I get up at five am. I shower, shave my legs, put on a nice dress, blow dry my hair, apply make up, cover my hair with a scarf. Add a splash of flowery perfume. Ryan gets mad if I don't look (like a freaking doll) presentable.

I pad barefoot down the stairs and into the kitchen, where Mara has already got the coffee started. Rebecca sits at the kitchen table, nursing Little Bird.

Esther. Rebecca named her Esther, the number two most popular baby girl name in 2013, right behind Mary and before Eve. But I call her Little Bird. She makes these funny high-pitched noises, like chirps. I also call her that because of her favorite song. Nobody else really cares for the nickname, especially Rebecca.

Mara is making pancakes while Rebecca watches.

"You're over mixing." She says. "You'll dry them out."

"They're fine." Mara insists.

Rebecca usually does the cooking. Her cooking is actually the best thing about her. Quite possibly the only thing I like about her. She's pretty much amazing at it. She's a culinary school drop out and a Food Network junkie.

My specialties are English muffin pizzas and brownies from a box. They don't let me cook much.

Near as I can tell, Mara isn't good at anything besides being a bitch.

Mara thrusts the bowl of pancake mix into my arms.

"Here." She says, "Fry these."

"That's a bad idea." Rebecca says.

"I don't care! I need to go change. Kit, make the pancakes."

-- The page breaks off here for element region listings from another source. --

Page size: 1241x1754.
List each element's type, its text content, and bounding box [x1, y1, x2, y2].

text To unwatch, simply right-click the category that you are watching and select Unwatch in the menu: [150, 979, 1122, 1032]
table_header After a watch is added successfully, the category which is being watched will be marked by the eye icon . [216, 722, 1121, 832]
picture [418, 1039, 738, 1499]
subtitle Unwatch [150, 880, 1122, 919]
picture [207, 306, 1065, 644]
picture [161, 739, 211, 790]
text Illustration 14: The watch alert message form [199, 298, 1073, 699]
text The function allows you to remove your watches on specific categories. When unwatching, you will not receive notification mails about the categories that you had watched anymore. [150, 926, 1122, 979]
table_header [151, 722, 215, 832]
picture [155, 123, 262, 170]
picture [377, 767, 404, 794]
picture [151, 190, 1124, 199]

She really did need to change. She is pretty much splattered in flour.

When Ryan comes downstairs Rebecca is frying the replacement batch of pancakes while I try to vent the smoke generated by the first batch of pancakes from the kitchen. Ryan sits straight down at the head of the table and says, "Where's my breakfast? What happened down here?"

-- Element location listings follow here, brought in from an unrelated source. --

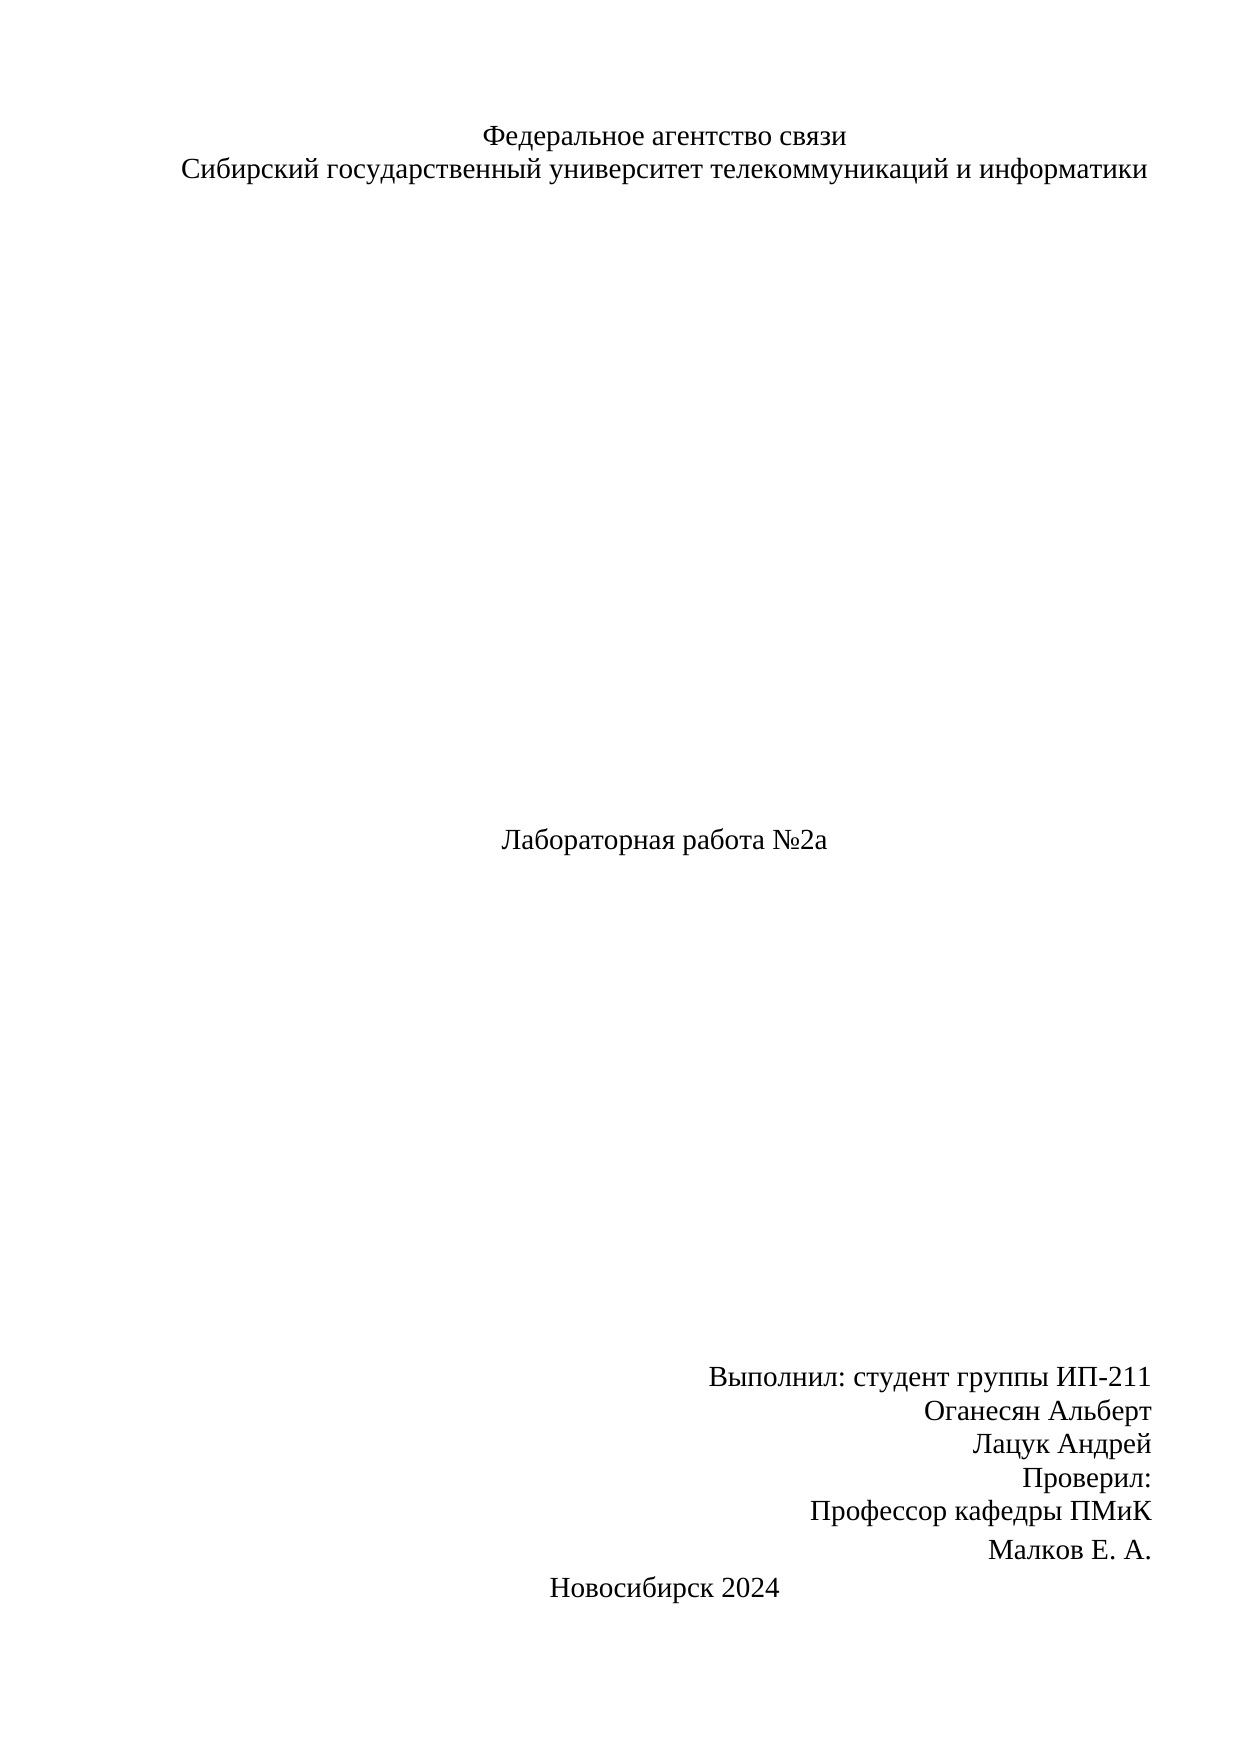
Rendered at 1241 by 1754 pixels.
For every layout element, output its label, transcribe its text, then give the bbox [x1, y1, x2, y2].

text Проверил: [177, 1460, 1152, 1493]
text Лацук Андрей [177, 1426, 1152, 1460]
text Профессор кафедры ПМиК [177, 1493, 1152, 1527]
text Выполнил: студент группы ИП-211 [177, 1359, 1152, 1393]
text Новосибирск 2024 [177, 1570, 1152, 1604]
text Малков Е. А. [177, 1532, 1152, 1565]
text Лабораторная работа №2a [177, 822, 1152, 856]
text Сибирский государственный университет телекоммуникаций и информатики [177, 152, 1152, 185]
text Федеральное агентство связи [177, 118, 1152, 152]
text Оганесян Альберт [177, 1393, 1152, 1426]
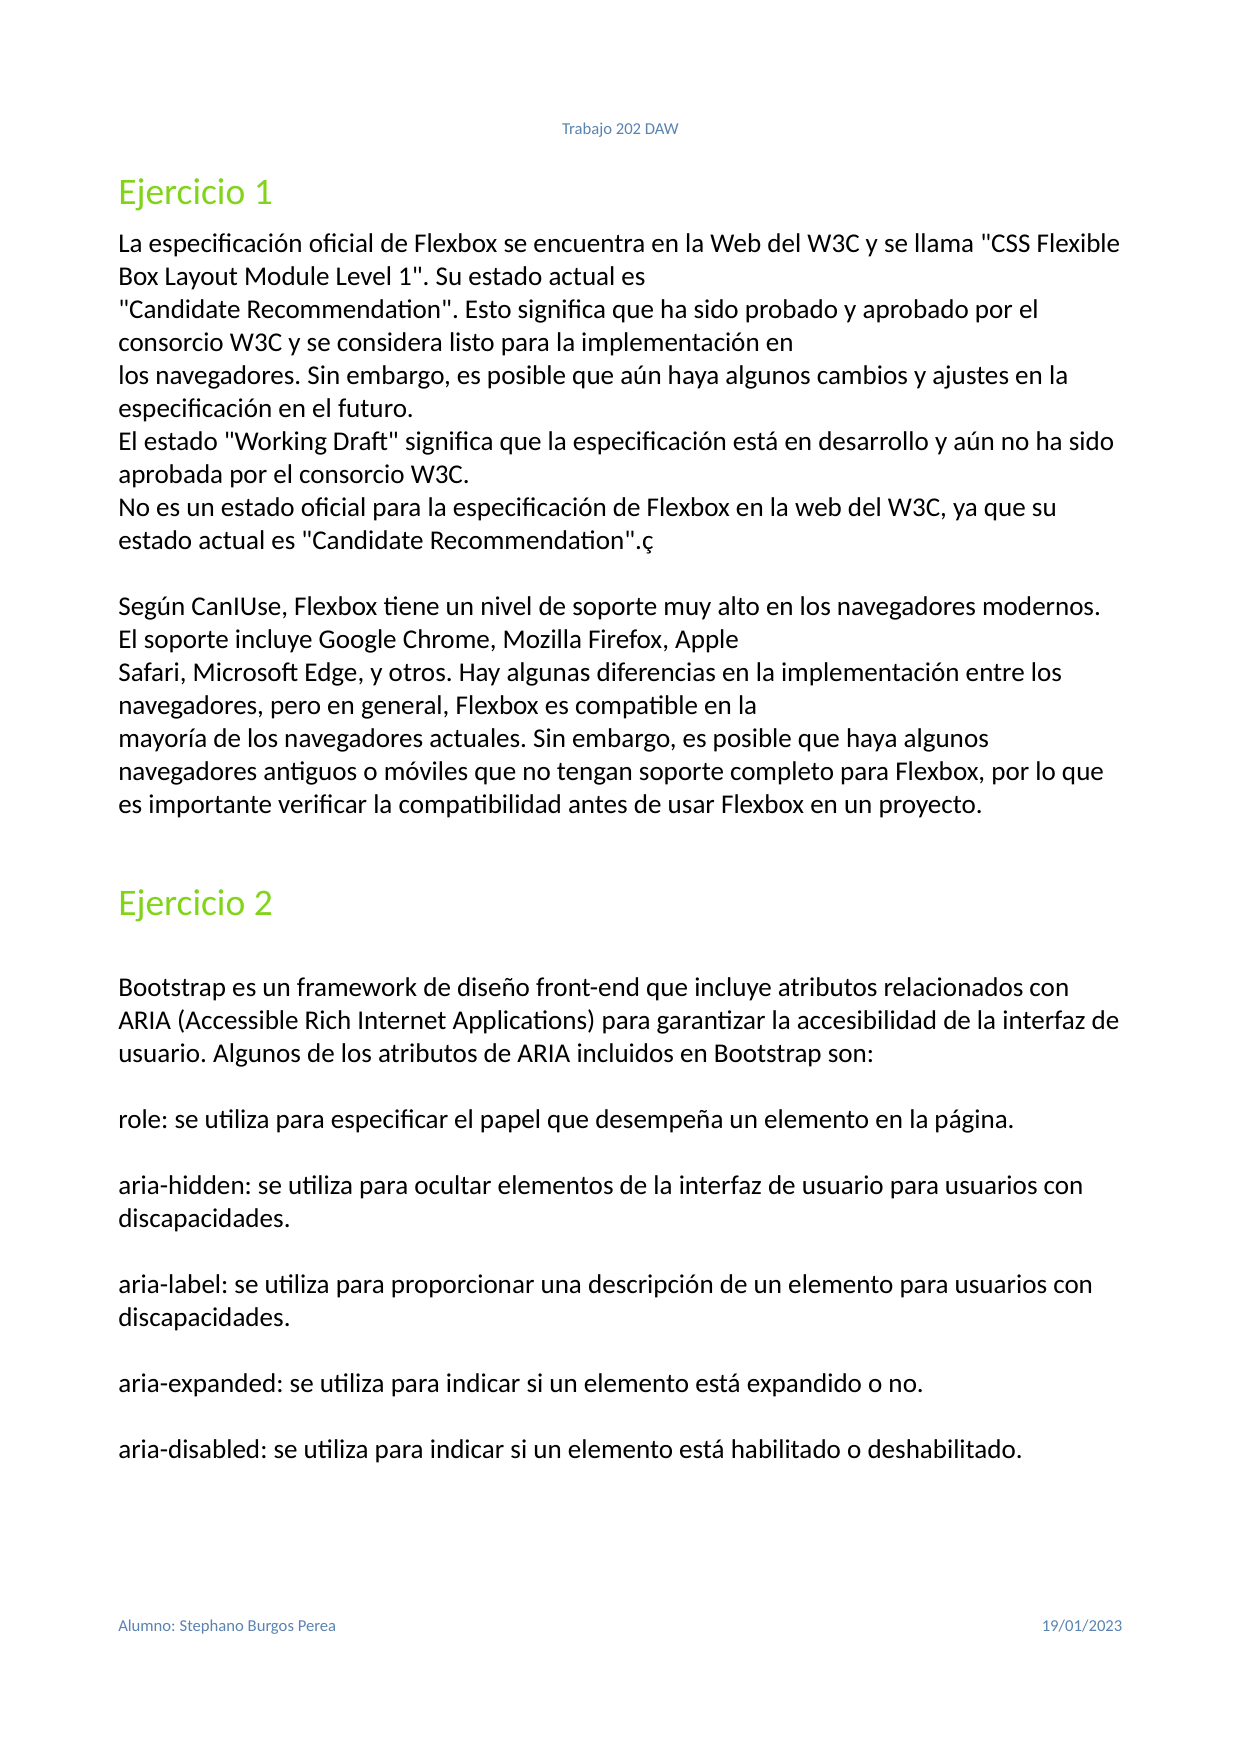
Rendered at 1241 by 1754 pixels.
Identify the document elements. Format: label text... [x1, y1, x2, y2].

text mayoría de los navegadores actuales. Sin embargo, es posible que haya algunos navegadores antiguos o móviles que no tengan soporte completo para Flexbox, por lo que es importante verificar la compatibilidad antes de usar Flexbox en un proyecto. [118, 722, 1122, 821]
subtitle Ejercicio 2 [118, 879, 1122, 924]
text No es un estado oficial para la especificación de Flexbox en la web del W3C, ya que su estado actual es "Candidate Recommendation".ç [118, 490, 1122, 556]
text los navegadores. Sin embargo, es posible que aún haya algunos cambios y ajustes en la especificación en el futuro. [118, 358, 1122, 424]
subtitle Ejercicio 1 [118, 168, 1122, 214]
text "Candidate Recommendation". Esto significa que ha sido probado y aprobado por el consorcio W3C y se considera listo para la implementación en [118, 292, 1122, 358]
text Safari, Microsoft Edge, y otros. Hay algunas diferencias en la implementación entre los navegadores, pero en general, Flexbox es compatible en la [118, 656, 1122, 722]
text Según CanIUse, Flexbox tiene un nivel de soporte muy alto en los navegadores modernos. El soporte incluye Google Chrome, Mozilla Firefox, Apple [118, 589, 1122, 656]
text Bootstrap es un framework de diseño front-end que incluye atributos relacionados con ARIA (Accessible Rich Internet Applications) para garantizar la accesibilidad de la interfaz de usuario. Algunos de los atributos de ARIA incluidos en Bootstrap son: [118, 937, 1122, 1069]
text role: se utiliza para especificar el papel que desempeña un elemento en la página. [118, 1102, 1122, 1135]
text aria-hidden: se utiliza para ocultar elementos de la interfaz de usuario para usuarios con discapacidades. [118, 1168, 1122, 1234]
text El estado "Working Draft" significa que la especificación está en desarrollo y aún no ha sido aprobada por el consorcio W3C. [118, 424, 1122, 490]
text aria-expanded: se utiliza para indicar si un elemento está expandido o no. [118, 1366, 1122, 1399]
text aria-disabled: se utiliza para indicar si un elemento está habilitado o deshabilitado. [118, 1432, 1122, 1465]
text aria-label: se utiliza para proporcionar una descripción de un elemento para usuarios con discapacidades. [118, 1267, 1122, 1333]
text La especificación oficial de Flexbox se encuentra en la Web del W3C y se llama "CSS Flexible Box Layout Module Level 1". Su estado actual es [118, 226, 1122, 292]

"Kit burned the pancakes. I'll have more in a minute. Don't worry darling."

He turns to me, "Kitty," (I hate being called Kitty) "are you deliberately trying to waste the food I put on this table?"

"No."

"Well, it won't be wasted on you. Rebecca, you and Mara make sure she doesn't eat breakfast. She's getting fat anyway."

"Are you going to send me to bed without supper like a delinquent child too?"

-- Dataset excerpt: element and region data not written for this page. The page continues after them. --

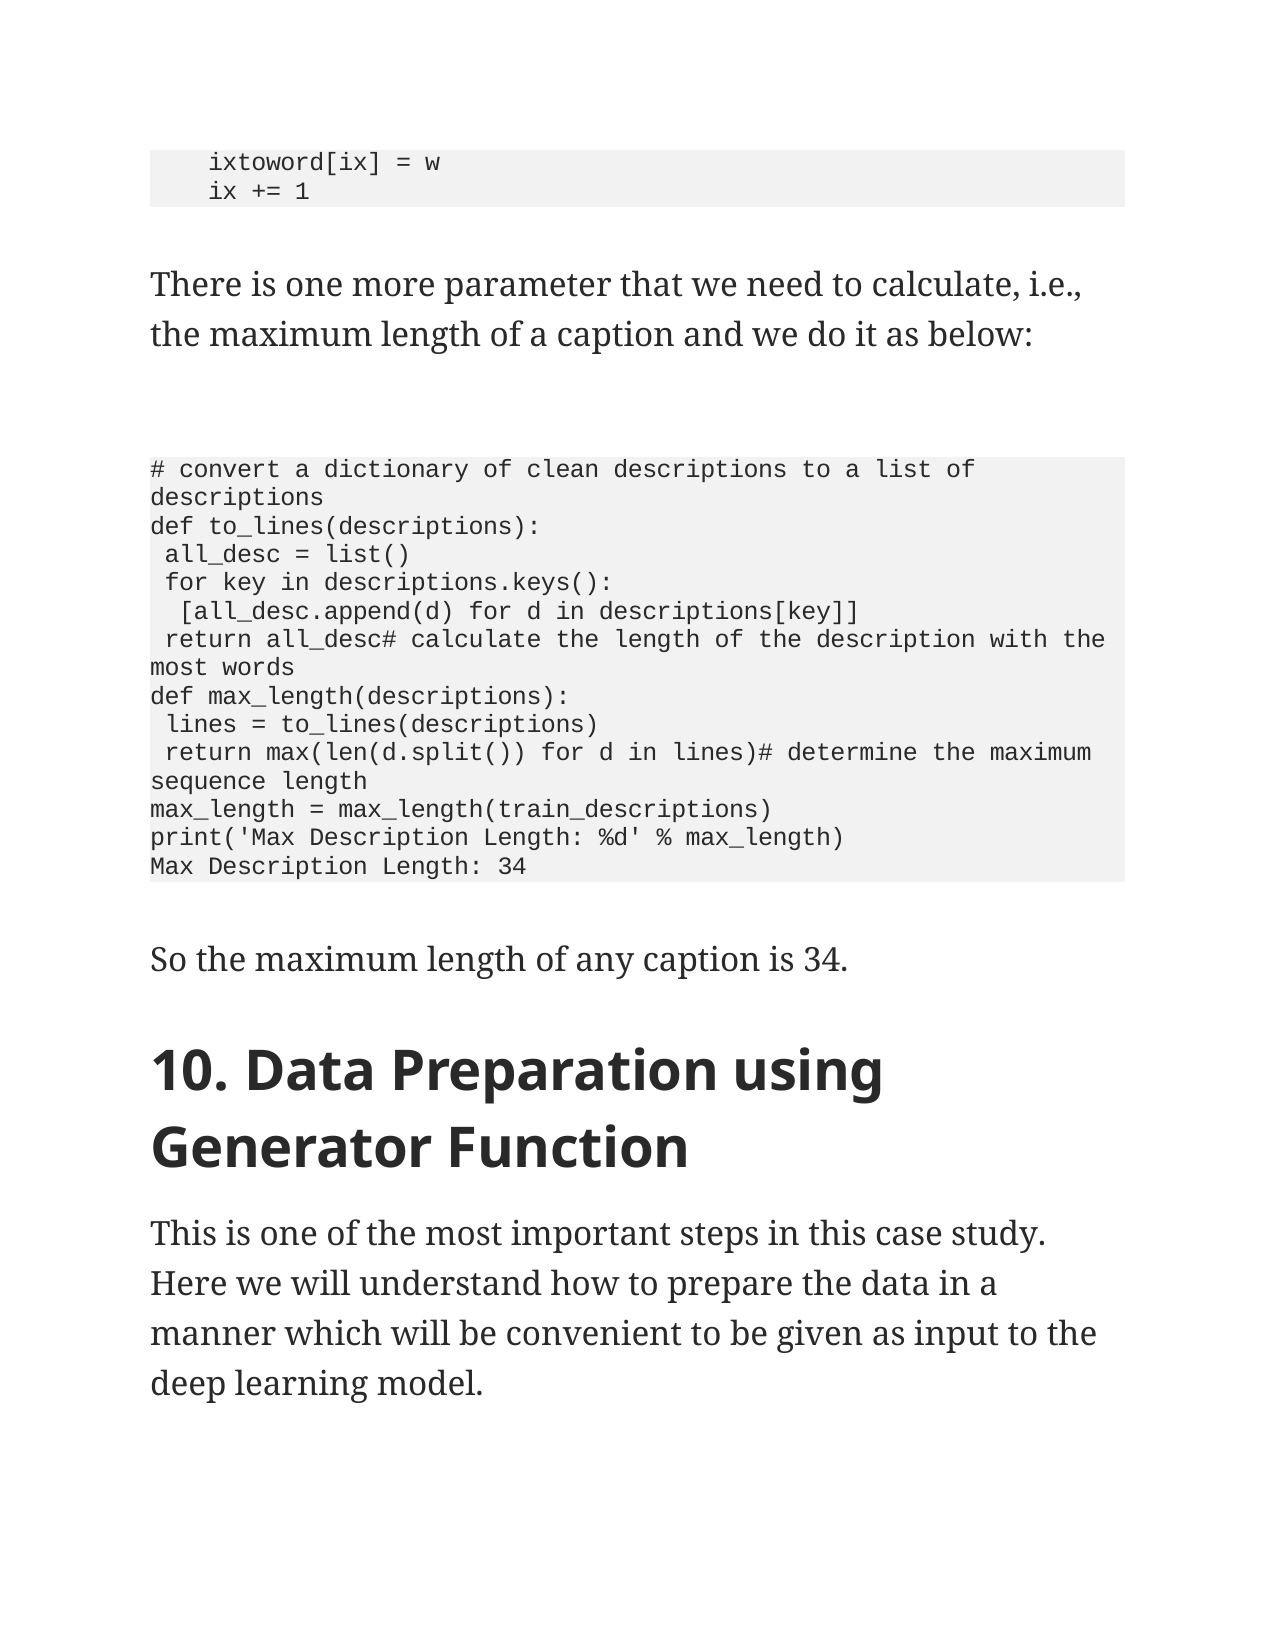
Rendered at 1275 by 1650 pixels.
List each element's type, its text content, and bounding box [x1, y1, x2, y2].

text This is one of the most important steps in this case study. Here we will understand how to prepare the data in a manner which will be convenient to be given as input to the deep learning model. [150, 1205, 1125, 1405]
text So the maximum length of any caption is 34. [150, 932, 1125, 982]
text # convert a dictionary of clean descriptions to a list of descriptions def to_lines(descriptions): all_desc = list() for key in descriptions.keys(): [all_desc.append(d) for d in descriptions[key]] return all_desc# calculate the length of the description with the most words def max_length(descriptions): lines = to_lines(descriptions) return max(len(d.split()) for d in lines)# determine the maximum sequence length max_length = max_length(train_descriptions) print('Max Description Length: %d' % max_length) Max Description Length: 34 [150, 457, 1125, 882]
text ixtoword[ix] = w ix += 1 [150, 150, 1125, 207]
subtitle 10. Data Preparation using Generator Function [150, 1030, 1125, 1184]
text There is one more parameter that we need to calculate, i.e., the maximum length of a caption and we do it as below: [150, 257, 1125, 357]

He stands up, rage on his face.

Shit.

Little Bird starts crying. We freeze there, Ryan standing, Rebecca making pancakes, baby crying.

Ryan sits back down, waves me away.

"Will you make her shut up?"

If I could be said to have a strong suit, domestically speaking, it seem to be making Little Bird shut up. I am the baby whisperer. I sit on the couch with Little Bird while my stomach grumbles and Ryan, Mara, and Rebecca dig into pancakes. Little Bird cries all the time. Sometimes I think she cries because she knows the kind of world she's been born into.

But that's probably giving her squishy little brain a bit too much credit.

The trick is, I sing to her. I look into those big brown eyes and I smile at her and sing. And she just stares back at me and quiets. Her favorite is "Green Finch and Linnet Bird" from Sweeney Todd. The song is about a girl trapped in an abusive home asking her caged bird how it finds the will to sing when it can't fly away. "If I cannot fly, let me sing."